A second issue is calibration under evidential insufficiency. VeriFact finds that the distinction between Not Supported and Not Addressed is harder for both clinicians and the system, and that binarization improves agreement by 10–15% compared to the three-label task (Chung et al., 28 Jan 2025). CER’s error analysis similarly emphasizes retrieval misses, nuanced negation, broad under-specified claims, and overgeneralization even under grounding (Barone et al., 17 Sep 2025).
A third unresolved problem is evidence quality. Standard RAG retrieves semantically relevant sources but cannot assess whether those sources are rigorous, powered, free of reporting bias, or even retracted.
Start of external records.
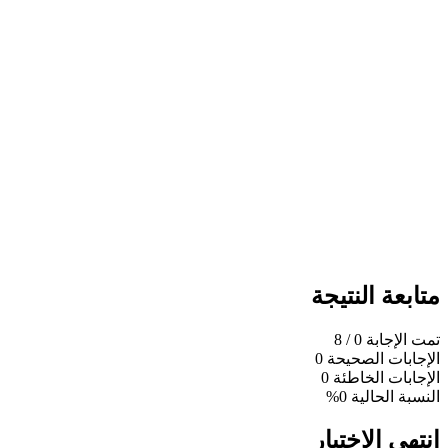
متابعة النتيجة
تمت الإجابة
0
/ 8
الإجابات الصحيحة
0
الإجابات الخاطئة
0
النسبة الحالية
0%
انتهى الاختبار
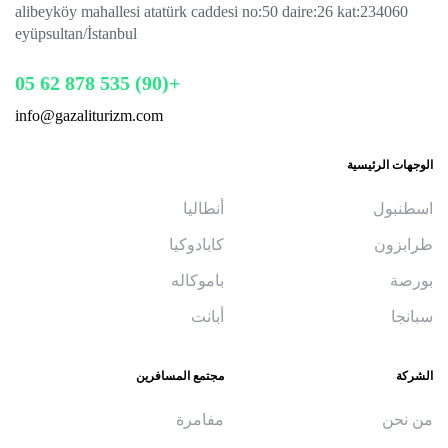
alibeyköy mahallesi atatürk caddesi no:50 daire:26 kat:2
34060
eyüpsultan/İstanbul
+(90) 535 878 62 05
info@gazaliturizm.com
الوجهات الرئيسية
اسطنبول
أنطاليا
طرابزون
كابادوكيا
بورصة
باموكاله
سبانجا
أبانت
الشركة
مجتمع المسافرين
من نحن
مفامرة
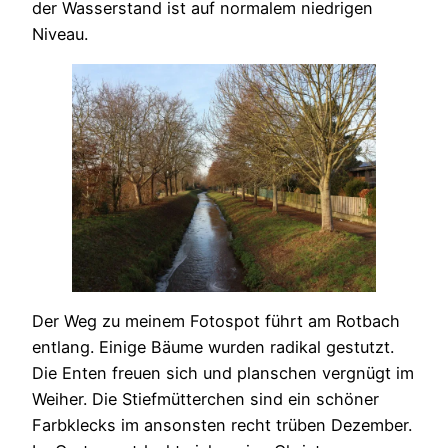
der Wasserstand ist auf normalem niedrigen
Niveau.
Der Weg zu meinem Fotospot führt am Rotbach
entlang. Einige Bäume wurden radikal gestutzt.
Die Enten freuen sich und planschen vergnügt im
Weiher. Die Stiefmütterchen sind ein schöner
Farbklecks im ansonsten recht trüben Dezember.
VERIRAG treats this as methodological blindness and introduces the Veritable checklist, HV Score, and Dynamic Acceptance Threshold to make source quality part of the verification procedure (Mohole et al., 23 Jul 2025). A plausible implication is that retrieval relevance alone is insufficient for high-stakes biomedical verification.
Generalizability also remains unsettled. VeriFact is built on MIMIC-III, which lacks non-ICU inpatient and outpatient notes, and the paper notes information asymmetry because human authors may have access to bedside or external information not present in the chart (Chung et al., 28 Jan 2025). PROClaim’s HealthVer evaluation is explicitly described as a proof-of-concept with PubMed-based retrieval rather than a fully optimized medical pipeline (Chowdhury et al., 30 Mar 2026). HealthFC notes that verdicts reflect knowledge up to end of 2022 and may evolve as new trials and systematic reviews appear (Vladika et al., 2023).
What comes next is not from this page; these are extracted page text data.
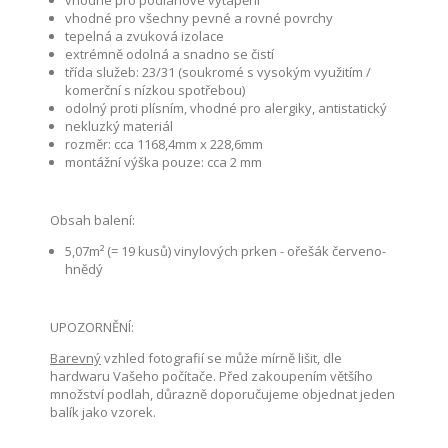
vhodné pro podlahové vytápění
vhodné pro všechny pevné a rovné povrchy
tepelná a zvuková izolace
extrémně odolná a snadno se čistí
třída služeb: 23/31 (soukromé s vysokým využitím /
komerční s nízkou spotřebou)
odolný proti plísním, vhodné pro alergiky, antistatický
nekluzký materiál
rozměr: cca 1168,4mm x 228,6mm
montážní výška pouze: cca 2 mm
Obsah balení:
5,07m² (= 19 kusů) vinylových prken - ořešák červeno-
hnědý
UPOZORNĚNÍ:
Barevný
vzhled fotografií se může mírně lišit, dle
hardwaru Vašeho počítače. Před zakoupením většího
množství podlah, důrazně doporučujeme objednat jeden
balík jako vzorek.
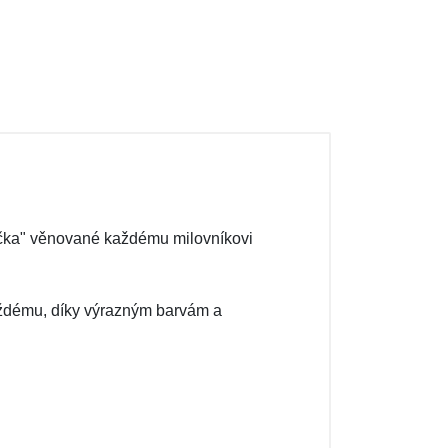
ička" věnované každému milovníkovi
aždému, díky výrazným barvám a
Future directions named across the literature are convergent: better calibration for negative labels, richer claim units such as molecular facts, larger or more diverse evidence pools, fine-tuned medical-domain judges, broader full-text retrieval, stronger contradiction detection, and multi-institution or cross-domain generalization (Chung et al., 28 Jan 2025, Kumar, 11 Jun 2026). Across both literature-grounded and chart-grounded variants, the field is moving toward systems that are not only evidence-aware but also provenance-aware, temporally aware, and explicitly uncertainty-aware.